DOCUMENT SECTION:
Andy and I progressed to better CB walkie talkies, and through them met Bob Slater, then K9ZGT. Bob was about two years older than me, and lived on the other side of town in our small Chicago suburb. He'd already been a ham for a couple of years, and was just entering High School. He became our mentor, but while Andy took an immediate interest in ham radio, I was more fascinated by CB. Perhaps it was lack of ambition or motivation. With CB I could talk to people immediately. The ham license seemed daunting. Andy became WN9MAB, and inherited Bob's old novice station, a Heathkit DX-40 transmitter and a Hammerlund HQ-110 receiver. I set up a CB station and progressed through a series of "real" CB radios (real compared to the 100 mW walkie-talkies).
Of course you sneer at this. Hams are taught to look down on CBers as a birthright of becoming licensed. But this was more than a decade before the good-buddy, channel 19 trucker era on CB. We had callsigns, and used our real names. Conversations were civil and pretty routine. I had a great time.
I wasn't averse to ham radio, though. I'd just taken an easier route. Bob was both disparaging and encouraging. I learned Morse code, and practiced by spelling out street signs, though I don't think I actually listened to it much. Code was never my hurdle. Electronics came hard.
At age 15, my freshman year in High School, I took a full-credit science class titled "Amateur Radio." New Trier High School had a ham club (W9EDC) with maybe a dozen Extra-class students, may of whom also had their First Class FCC commercial licenses, and worked at the 10-watt FM station, WNTH. The class, club and all the "Frist Phones" were thanks to science instructor Charles Rockey, W9SCH. What a resource for technically-minded young students!
He was "Mr. Rockey" to all the students, but of course hams are not that formal. On the air, he used his last name, Rockey, and that's what his ham radio students were permitted to call him... after school. The club meet once a week, and had a fully-equipped multi-station shack with mostly older, 50's vintage equipment. But the "prime" HF station had a new Drake TR-3 SSB transceiver. Licensed students had a tremendous privilege: we could skip "study halls" and spend our free periods in the ham station.
To get an "A" in the first semester of the Amateur Radio class, you had to pass your Novice test. I passed the test along with my 15 or so classmates, and received WN9NSO. But I flunked the course -- a big, fat "F." Rockey was a tough teacher, and while I did well on most of the quizzes and tests, his policy was that if you failed to complete all the homework, you failed the course. I had neglected to turn in a report on characteristic curves (that's the relationship between the input and output signals of a vacuum tube amplifier). I didn't understand them, and rather than seeking help, I just didn't do the homework.

GIVEN RECORDS:
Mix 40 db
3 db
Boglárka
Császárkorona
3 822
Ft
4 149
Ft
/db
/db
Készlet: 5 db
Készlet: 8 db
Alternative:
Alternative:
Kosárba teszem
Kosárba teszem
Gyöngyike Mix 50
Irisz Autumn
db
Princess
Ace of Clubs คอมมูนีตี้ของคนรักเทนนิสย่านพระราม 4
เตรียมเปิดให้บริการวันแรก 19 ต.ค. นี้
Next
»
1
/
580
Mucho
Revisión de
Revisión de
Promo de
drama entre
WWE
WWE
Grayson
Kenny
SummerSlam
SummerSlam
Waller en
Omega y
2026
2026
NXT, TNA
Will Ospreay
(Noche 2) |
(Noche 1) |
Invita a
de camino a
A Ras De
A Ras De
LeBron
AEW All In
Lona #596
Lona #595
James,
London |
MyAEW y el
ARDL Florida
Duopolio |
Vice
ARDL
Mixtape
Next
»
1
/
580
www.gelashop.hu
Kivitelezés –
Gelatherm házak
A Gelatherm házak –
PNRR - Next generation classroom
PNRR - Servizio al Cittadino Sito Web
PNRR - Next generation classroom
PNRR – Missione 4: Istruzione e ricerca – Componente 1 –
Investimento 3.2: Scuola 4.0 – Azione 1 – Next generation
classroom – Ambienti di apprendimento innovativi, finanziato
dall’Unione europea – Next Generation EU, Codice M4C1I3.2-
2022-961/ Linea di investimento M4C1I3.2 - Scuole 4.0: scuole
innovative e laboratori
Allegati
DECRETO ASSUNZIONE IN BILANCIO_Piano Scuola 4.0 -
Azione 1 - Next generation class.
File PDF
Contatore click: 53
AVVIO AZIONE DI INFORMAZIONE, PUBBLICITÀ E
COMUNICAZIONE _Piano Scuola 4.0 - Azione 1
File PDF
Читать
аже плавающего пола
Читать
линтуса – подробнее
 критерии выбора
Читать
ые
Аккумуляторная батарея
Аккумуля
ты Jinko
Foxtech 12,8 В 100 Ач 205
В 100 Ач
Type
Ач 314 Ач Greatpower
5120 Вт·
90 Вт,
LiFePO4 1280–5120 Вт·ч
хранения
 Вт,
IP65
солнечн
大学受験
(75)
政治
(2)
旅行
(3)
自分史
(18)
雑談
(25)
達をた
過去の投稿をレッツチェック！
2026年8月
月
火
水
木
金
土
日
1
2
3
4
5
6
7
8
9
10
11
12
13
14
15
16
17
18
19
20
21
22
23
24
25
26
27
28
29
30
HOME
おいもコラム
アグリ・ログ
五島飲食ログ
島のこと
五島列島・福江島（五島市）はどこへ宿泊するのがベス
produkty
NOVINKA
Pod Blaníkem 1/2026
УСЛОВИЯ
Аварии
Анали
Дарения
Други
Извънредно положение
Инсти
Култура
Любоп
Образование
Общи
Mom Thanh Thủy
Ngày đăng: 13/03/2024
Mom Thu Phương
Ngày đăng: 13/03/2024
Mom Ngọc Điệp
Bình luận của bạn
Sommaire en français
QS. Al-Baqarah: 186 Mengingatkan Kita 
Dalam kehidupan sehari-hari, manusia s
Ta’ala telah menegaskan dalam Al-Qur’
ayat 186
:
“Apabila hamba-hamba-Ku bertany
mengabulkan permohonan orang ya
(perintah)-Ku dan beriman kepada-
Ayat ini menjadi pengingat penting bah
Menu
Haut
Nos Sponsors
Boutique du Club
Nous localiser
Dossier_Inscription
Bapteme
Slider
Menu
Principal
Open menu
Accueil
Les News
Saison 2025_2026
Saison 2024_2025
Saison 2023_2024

BRIEF:
Write out the passage from the ham radio memoir word for word, starting with "Andy and I progressed" and going on through "100 mW walkie-talkies).".

EXERCISE ANSWER:
Andy and I progressed to better CB walkie talkies, and through them met Bob Slater, then K9ZGT. Bob was about two years older than me, and lived on the other side of town in our small Chicago suburb. He'd already been a ham for a couple of years, and was just entering High School. He became our mentor, but while Andy took an immediate interest in ham radio, I was more fascinated by CB. Perhaps it was lack of ambition or motivation. With CB I could talk to people immediately. The ham license seemed daunting. Andy became WN9MAB, and inherited Bob's old novice station, a Heathkit DX-40 transmitter and a Hammerlund HQ-110 receiver. I set up a CB station and progressed through a series of "real" CB radios (real compared to the 100 mW walkie-talkies).